2) The availability of new data can be translated into anticipatory knowledge. Certain actors systematically promote this process in order to cope with uncertainties and to install trust. Thus following these translations reveals in-depth knowledge on the role of uncertainties and trust in medicine.
Paper short abstract:
Illness is a state that affects not just an individual, but also his/her direct surroundings, and, albeit indirectly, the whole society. Therefore, the severe consequences of illness may be of cultural, social, economic and other nature, as well. Just like with other important, unpredictable phenomena that are independent of human action and control (e.g. weather conditions that affect agricultural societies), the human mind tends to cope with illness by trying to put it under control, and not only by scientific means.

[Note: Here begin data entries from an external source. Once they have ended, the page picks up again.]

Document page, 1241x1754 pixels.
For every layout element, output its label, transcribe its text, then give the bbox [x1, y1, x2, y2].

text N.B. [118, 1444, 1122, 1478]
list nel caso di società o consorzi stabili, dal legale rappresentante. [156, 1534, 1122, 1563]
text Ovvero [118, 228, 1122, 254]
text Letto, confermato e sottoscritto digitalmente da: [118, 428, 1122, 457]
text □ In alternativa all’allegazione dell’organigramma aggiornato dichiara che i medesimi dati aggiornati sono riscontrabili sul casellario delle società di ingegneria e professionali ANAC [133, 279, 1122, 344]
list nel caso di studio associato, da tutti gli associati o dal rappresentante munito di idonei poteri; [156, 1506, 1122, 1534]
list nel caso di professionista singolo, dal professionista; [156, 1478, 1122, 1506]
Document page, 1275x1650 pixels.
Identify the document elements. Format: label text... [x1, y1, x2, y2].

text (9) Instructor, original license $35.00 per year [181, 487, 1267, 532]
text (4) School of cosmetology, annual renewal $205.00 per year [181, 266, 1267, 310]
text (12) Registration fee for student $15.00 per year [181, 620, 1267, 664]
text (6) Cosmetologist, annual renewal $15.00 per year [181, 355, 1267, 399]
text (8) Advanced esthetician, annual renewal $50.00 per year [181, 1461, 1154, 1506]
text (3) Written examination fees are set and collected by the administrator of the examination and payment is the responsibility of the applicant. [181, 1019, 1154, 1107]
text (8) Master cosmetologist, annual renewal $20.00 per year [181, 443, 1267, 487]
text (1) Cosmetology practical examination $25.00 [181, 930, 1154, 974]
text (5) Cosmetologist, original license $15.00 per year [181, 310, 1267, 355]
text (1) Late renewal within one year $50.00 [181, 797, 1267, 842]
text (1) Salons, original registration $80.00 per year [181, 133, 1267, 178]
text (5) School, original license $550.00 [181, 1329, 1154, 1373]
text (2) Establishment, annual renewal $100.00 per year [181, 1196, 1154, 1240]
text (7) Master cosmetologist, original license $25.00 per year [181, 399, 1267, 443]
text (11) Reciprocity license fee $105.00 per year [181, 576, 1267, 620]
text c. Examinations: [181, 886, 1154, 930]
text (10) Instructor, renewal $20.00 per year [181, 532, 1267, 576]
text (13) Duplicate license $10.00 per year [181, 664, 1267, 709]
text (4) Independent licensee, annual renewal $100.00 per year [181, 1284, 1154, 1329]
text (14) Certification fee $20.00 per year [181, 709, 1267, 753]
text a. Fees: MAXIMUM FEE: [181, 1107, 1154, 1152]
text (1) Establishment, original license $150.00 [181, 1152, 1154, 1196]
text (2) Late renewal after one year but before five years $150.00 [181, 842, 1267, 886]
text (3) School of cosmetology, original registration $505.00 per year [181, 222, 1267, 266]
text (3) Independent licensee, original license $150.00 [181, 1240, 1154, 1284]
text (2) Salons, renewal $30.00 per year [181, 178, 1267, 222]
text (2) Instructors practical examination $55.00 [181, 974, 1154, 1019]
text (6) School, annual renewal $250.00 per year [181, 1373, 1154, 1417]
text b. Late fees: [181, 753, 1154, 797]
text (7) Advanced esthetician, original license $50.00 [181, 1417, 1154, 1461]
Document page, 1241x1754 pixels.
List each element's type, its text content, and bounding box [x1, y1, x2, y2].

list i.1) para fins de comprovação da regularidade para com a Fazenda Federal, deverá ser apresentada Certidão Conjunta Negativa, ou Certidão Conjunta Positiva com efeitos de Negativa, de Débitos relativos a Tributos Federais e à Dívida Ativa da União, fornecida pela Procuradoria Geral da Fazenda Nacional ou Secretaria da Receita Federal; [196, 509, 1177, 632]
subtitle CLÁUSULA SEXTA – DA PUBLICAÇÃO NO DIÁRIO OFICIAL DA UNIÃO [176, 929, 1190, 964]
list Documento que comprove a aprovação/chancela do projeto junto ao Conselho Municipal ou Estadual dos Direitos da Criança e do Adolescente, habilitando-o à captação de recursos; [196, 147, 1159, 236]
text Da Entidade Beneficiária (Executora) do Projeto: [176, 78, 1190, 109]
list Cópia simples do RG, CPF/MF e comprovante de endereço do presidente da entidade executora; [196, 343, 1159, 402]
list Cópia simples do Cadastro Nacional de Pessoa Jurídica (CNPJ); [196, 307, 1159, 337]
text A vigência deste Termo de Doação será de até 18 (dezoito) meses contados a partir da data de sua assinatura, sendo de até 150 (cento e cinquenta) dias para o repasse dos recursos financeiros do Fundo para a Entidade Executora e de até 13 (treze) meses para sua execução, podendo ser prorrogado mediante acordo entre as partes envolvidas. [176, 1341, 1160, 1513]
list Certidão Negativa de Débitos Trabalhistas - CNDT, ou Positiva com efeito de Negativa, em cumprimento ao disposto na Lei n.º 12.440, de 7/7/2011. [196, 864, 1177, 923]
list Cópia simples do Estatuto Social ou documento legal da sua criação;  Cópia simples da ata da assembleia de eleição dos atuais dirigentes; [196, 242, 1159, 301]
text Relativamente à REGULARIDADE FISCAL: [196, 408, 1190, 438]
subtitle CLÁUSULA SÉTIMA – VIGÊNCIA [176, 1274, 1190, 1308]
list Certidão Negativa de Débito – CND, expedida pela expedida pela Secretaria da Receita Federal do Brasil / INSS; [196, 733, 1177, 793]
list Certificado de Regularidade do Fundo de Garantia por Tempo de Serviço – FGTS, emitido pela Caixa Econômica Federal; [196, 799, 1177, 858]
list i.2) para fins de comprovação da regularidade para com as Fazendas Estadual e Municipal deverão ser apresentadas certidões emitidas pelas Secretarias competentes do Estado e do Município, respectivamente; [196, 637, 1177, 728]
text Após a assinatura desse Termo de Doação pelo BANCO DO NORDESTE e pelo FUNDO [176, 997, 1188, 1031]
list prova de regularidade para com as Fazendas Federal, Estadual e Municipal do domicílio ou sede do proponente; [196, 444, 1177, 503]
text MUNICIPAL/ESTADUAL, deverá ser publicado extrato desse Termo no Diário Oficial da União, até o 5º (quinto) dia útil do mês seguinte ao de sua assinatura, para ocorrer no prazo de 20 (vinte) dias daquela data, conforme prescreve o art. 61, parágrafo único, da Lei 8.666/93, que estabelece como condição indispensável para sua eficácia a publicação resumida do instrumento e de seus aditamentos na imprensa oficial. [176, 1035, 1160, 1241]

Folk narratives about healing with the help of alternative medicine are the best proof of that. These narratives play a significant role when it comes to eliciting the trust in alternative healers and methods, but they also induce distrust in conventional medicine. Such narratives are particularly popular in Serbian society, and can be heard in many different contexts: during everyday conversations with friends, accidental contacts with strangers, in the media, etc. Some of the main intentions of those who transmit these narratives are to emphasize the efficacy of alternative modes of treatment, to promote the ones who practice the alternative healing methods, and at last but not least, to persuade the public about veracity of the story. Special language strategies and a specific „rhetoric of truth“ is used here with the aim to induce trust. However, this does not imply that a person who transmits the narrative necessarily wants to trick others. Such narratives are very much appealing to people and circulate even among friends and relatives because they talk about the possibility of a complete recovery. In this paper I intend to analyze the narratives that I have collected in conversations with informants and in printed media. I will observe them in the sociocultural context of Serbian society and within the frames of the theories of narrative. I argue that the power of narrative is particularly evident and significant in this case, and that it may have deep implications for people’s lives.
Paper long abstract:
Illness is a state that affects not just an individual, but also his/hers direct surroundings and, albeit indirectly, the whole society. Just like with other important, unpredictable phenomena that are independent of human action and control, human mind tends to cope with illness by trying to put it under control, and not only by scientific means. Folk narratives about healing with the help of alternative medicine are the best proof of that. These narratives play a significant role when it comes to eliciting the trust in alternative healers and methods, but they also induce distrust in conventional medicine. Some of the main intentions of those who transmit these narratives are to emphasize the efficacy of alternative modes of treatment, to promote the ones who practice the alternative healing methods and to persuade the public about veracity of the story. However, this does not imply that a person who transmits this narrative wants necessarily to trick others. Such narratives are very much appealing to people and circulate even among friends and relatives because they talk about the possibility of a complete recovery. In this paper I intend to analyze the narratives that I have collected in conversations with informants and in printed media. I will observe them in the sociocultural context of Serbian society and within the frames of the theories of narrative. I argue that the power of narrative is particularly evident and significant in this case and that it may have deep implications on people's lives.